■ **DATA FOR REVIEW**:
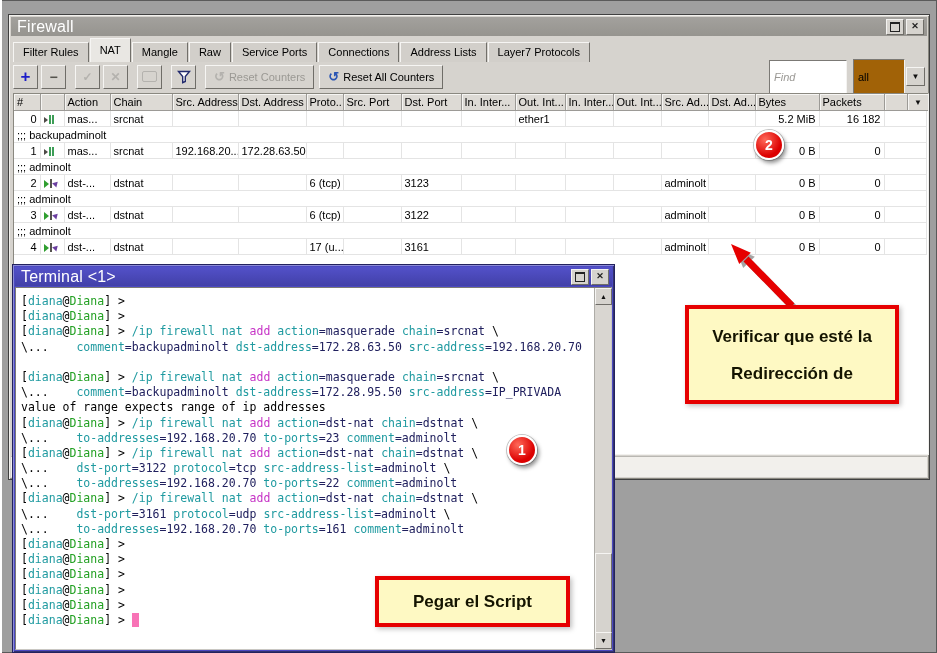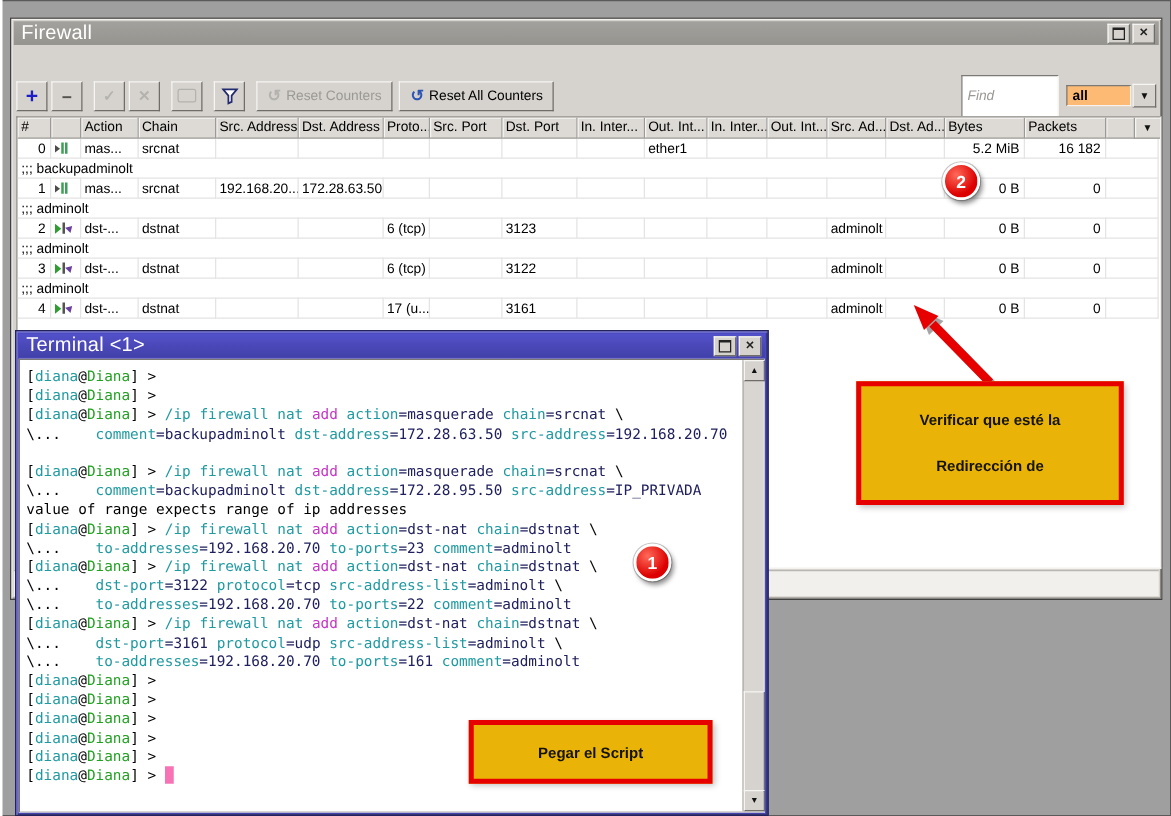--- a/index.html
+++ b/index.html
@@ -44,22 +44,22 @@
        border:1px solid;border-color:#f6f5f3 #6f6d68 #6f6d68 #f6f5f3;
        display:flex;align-items:center;gap:4px;font-size:11px;}
   .rbtn .ric{font-size:13px;font-weight:bold;line-height:1;}
   .rbtn.disabled{color:#9b9994;}
   .rbtn.disabled .ric{color:#b4b2ae;}
   .rbtn.enabled .ric{color:#2a55b4;}
   .tool-right{margin-left:auto;display:flex;align-items:center;}
   #find-input{width:78px;height:34px;border:1px solid;border-color:#7b7975 #f4f3f1 #f4f3f1 #7b7975;
        background:#fff;font:11px "Liberation Sans",sans-serif;padding:0 4px;box-sizing:border-box;margin-right:6px;}
   #find-input::placeholder{font-style:italic;color:#9a9894;}
-  .combo-box{width:52px;height:17px;border:1px solid;border-color:#7b7975 #f4f3f1 #f4f3f1 #7b7975;
-       background:#fdba74;display:flex;align-items:center;padding-left:4px;box-sizing:border-box;font-weight:bold;}
+  .combo-box{width:52px;height:35px;border:1px solid;border-color:#7b7975 #f4f3f1 #f4f3f1 #7b7975;
+       background:#a16207;display:flex;align-items:center;padding-left:4px;box-sizing:border-box;}
   .combo-btn{width:17px;height:17px;margin-left:1px;background:#d6d3ce;
        border:1px solid;border-color:#f6f5f3 #6f6d68 #6f6d68 #f6f5f3;
        display:flex;align-items:center;justify-content:center;font-size:8px;color:#111;}
   
   .table-area{position:absolute;left:4px;top:78px;width:914px;bottom:24px;background:#fff;
        border:1px solid;border-color:#8a8880 #f2f1ee #f2f1ee #8a8880;overflow:hidden;}
   table.nat{border-collapse:collapse;table-layout:fixed;width:912px;}
   table.nat th{height:16px;background:#dddad5;font-weight:normal;text-align:left;
        padding:0 3px;border-right:1px solid #9c9a96;border-bottom:1px solid #9c9a96;
        box-shadow:inset 1px 1px 0 #f6f5f3;white-space:nowrap;overflow:hidden;font-size:11px;}
@@ -102,41 +102,51 @@
   .sc-down{bottom:0;}
   .sc-thumb{position:absolute;left:0;bottom:16px;width:15px;height:78px;background:#d6d3ce;
        border:1px solid;border-color:#f6f5f3 #6f6d68 #6f6d68 #f6f5f3;}
   
   .badge{position:absolute;width:26px;height:26px;border-radius:50%;
        background:radial-gradient(circle at 35% 30%,#ff6a5a,#dc0000 65%);
        border:2px solid #fff;box-shadow:2px 3px 4px rgba(0,0,0,.45), 0 0 0 1px #c9c9c9;
        color:#fff;font-weight:bold;font-size:14px;display:flex;align-items:center;justify-content:center;}
   #badge-2{left:754px;top:130px;}
   #badge-1{left:507px;top:435px;}
-  .note{position:absolute;background:#eab308;border:4px solid #e60000;box-sizing:border-box;
+  .note{position:absolute;background:#fef9c3;border:4px solid #e60000;box-sizing:border-box;
        display:flex;flex-direction:column;align-items:center;justify-content:center;text-align:center;
-       font-weight:bold;font-size:12px;color:#141400;box-shadow:2px 2px 5px rgba(0,0,0,.25);gap:16px;}
+       font-weight:bold;font-size:17px;color:#141400;box-shadow:2px 2px 5px rgba(0,0,0,.25);gap:16px;}
   #note-redirect{left:685px;top:305px;width:214px;height:99px;line-height:21px;}
   #note-script{left:375px;top:576px;width:195px;height:51px;}
   .overlay{position:absolute;left:0;top:0;pointer-events:none;}
 </style>
 </head>
 <body>
 
 <div class="win" id="fw">
   <div class="titlebar tb-gray">
     <span class="tb-title">Firewall</span>
     <span class="tb-btn">
         <span class="sq-icon"></span>
       </span>
     <span class="tb-btn">
         <span>✕</span>
       </span>
   </div>
 
+  <div class="tabbar">
+      <div class="tab">Filter Rules</div>
+      <div class="tab active">NAT</div>
+      <div class="tab">Mangle</div>
+      <div class="tab">Raw</div>
+      <div class="tab">Service Ports</div>
+      <div class="tab">Connections</div>
+      <div class="tab">Address Lists</div>
+      <div class="tab">Layer7 Protocols</div>
+    </div>
 
   <div class="toolbar">
     <span class="tbtn">
         <span class="plus">+</span>
       </span>
     <span class="tbtn">
         <span class="minus">−</span>
       </span>
     <span class="gap"></span>
     <span class="tbtn">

■ **REQUIREMENT**: Pictures aside, reproduce every record exactly as it stands.

■ **SOLUTION**:
--- a/index.html
+++ b/index.html
@@ -44,22 +44,22 @@
        border:1px solid;border-color:#f6f5f3 #6f6d68 #6f6d68 #f6f5f3;
        display:flex;align-items:center;gap:4px;font-size:11px;}
   .rbtn .ric{font-size:13px;font-weight:bold;line-height:1;}
   .rbtn.disabled{color:#9b9994;}
   .rbtn.disabled .ric{color:#b4b2ae;}
   .rbtn.enabled .ric{color:#2a55b4;}
   .tool-right{margin-left:auto;display:flex;align-items:center;}
   #find-input{width:78px;height:34px;border:1px solid;border-color:#7b7975 #f4f3f1 #f4f3f1 #7b7975;
        background:#fff;font:11px "Liberation Sans",sans-serif;padding:0 4px;box-sizing:border-box;margin-right:6px;}
   #find-input::placeholder{font-style:italic;color:#9a9894;}
-  .combo-box{width:52px;height:17px;border:1px solid;border-color:#7b7975 #f4f3f1 #f4f3f1 #7b7975;
-       background:#fdba74;display:flex;align-items:center;padding-left:4px;box-sizing:border-box;font-weight:bold;}
+  .combo-box{width:52px;height:35px;border:1px solid;border-color:#7b7975 #f4f3f1 #f4f3f1 #7b7975;
+       background:#a16207;display:flex;align-items:center;padding-left:4px;box-sizing:border-box;}
   .combo-btn{width:17px;height:17px;margin-left:1px;background:#d6d3ce;
        border:1px solid;border-color:#f6f5f3 #6f6d68 #6f6d68 #f6f5f3;
        display:flex;align-items:center;justify-content:center;font-size:8px;color:#111;}
   
   .table-area{position:absolute;left:4px;top:78px;width:914px;bottom:24px;background:#fff;
        border:1px solid;border-color:#8a8880 #f2f1ee #f2f1ee #8a8880;overflow:hidden;}
   table.nat{border-collapse:collapse;table-layout:fixed;width:912px;}
   table.nat th{height:16px;background:#dddad5;font-weight:normal;text-align:left;
        padding:0 3px;border-right:1px solid #9c9a96;border-bottom:1px solid #9c9a96;
        box-shadow:inset 1px 1px 0 #f6f5f3;white-space:nowrap;overflow:hidden;font-size:11px;}
@@ -102,41 +102,51 @@
   .sc-down{bottom:0;}
   .sc-thumb{position:absolute;left:0;bottom:16px;width:15px;height:78px;background:#d6d3ce;
        border:1px solid;border-color:#f6f5f3 #6f6d68 #6f6d68 #f6f5f3;}
   
   .badge{position:absolute;width:26px;height:26px;border-radius:50%;
        background:radial-gradient(circle at 35% 30%,#ff6a5a,#dc0000 65%);
        border:2px solid #fff;box-shadow:2px 3px 4px rgba(0,0,0,.45), 0 0 0 1px #c9c9c9;
        color:#fff;font-weight:bold;font-size:14px;display:flex;align-items:center;justify-content:center;}
   #badge-2{left:754px;top:130px;}
   #badge-1{left:507px;top:435px;}
-  .note{position:absolute;background:#eab308;border:4px solid #e60000;box-sizing:border-box;
+  .note{position:absolute;background:#fef9c3;border:4px solid #e60000;box-sizing:border-box;
        display:flex;flex-direction:column;align-items:center;justify-content:center;text-align:center;
-       font-weight:bold;font-size:12px;color:#141400;box-shadow:2px 2px 5px rgba(0,0,0,.25);gap:16px;}
+       font-weight:bold;font-size:17px;color:#141400;box-shadow:2px 2px 5px rgba(0,0,0,.25);gap:16px;}
   #note-redirect{left:685px;top:305px;width:214px;height:99px;line-height:21px;}
   #note-script{left:375px;top:576px;width:195px;height:51px;}
   .overlay{position:absolute;left:0;top:0;pointer-events:none;}
 </style>
 </head>
 <body>
 
 <div class="win" id="fw">
   <div class="titlebar tb-gray">
     <span class="tb-title">Firewall</span>
     <span class="tb-btn">
         <span class="sq-icon"></span>
       </span>
     <span class="tb-btn">
         <span>✕</span>
       </span>
   </div>
 
+  <div class="tabbar">
+      <div class="tab">Filter Rules</div>
+      <div class="tab active">NAT</div>
+      <div class="tab">Mangle</div>
+      <div class="tab">Raw</div>
+      <div class="tab">Service Ports</div>
+      <div class="tab">Connections</div>
+      <div class="tab">Address Lists</div>
+      <div class="tab">Layer7 Protocols</div>
+    </div>
 
   <div class="toolbar">
     <span class="tbtn">
         <span class="plus">+</span>
       </span>
     <span class="tbtn">
         <span class="minus">−</span>
       </span>
     <span class="gap"></span>
     <span class="tbtn">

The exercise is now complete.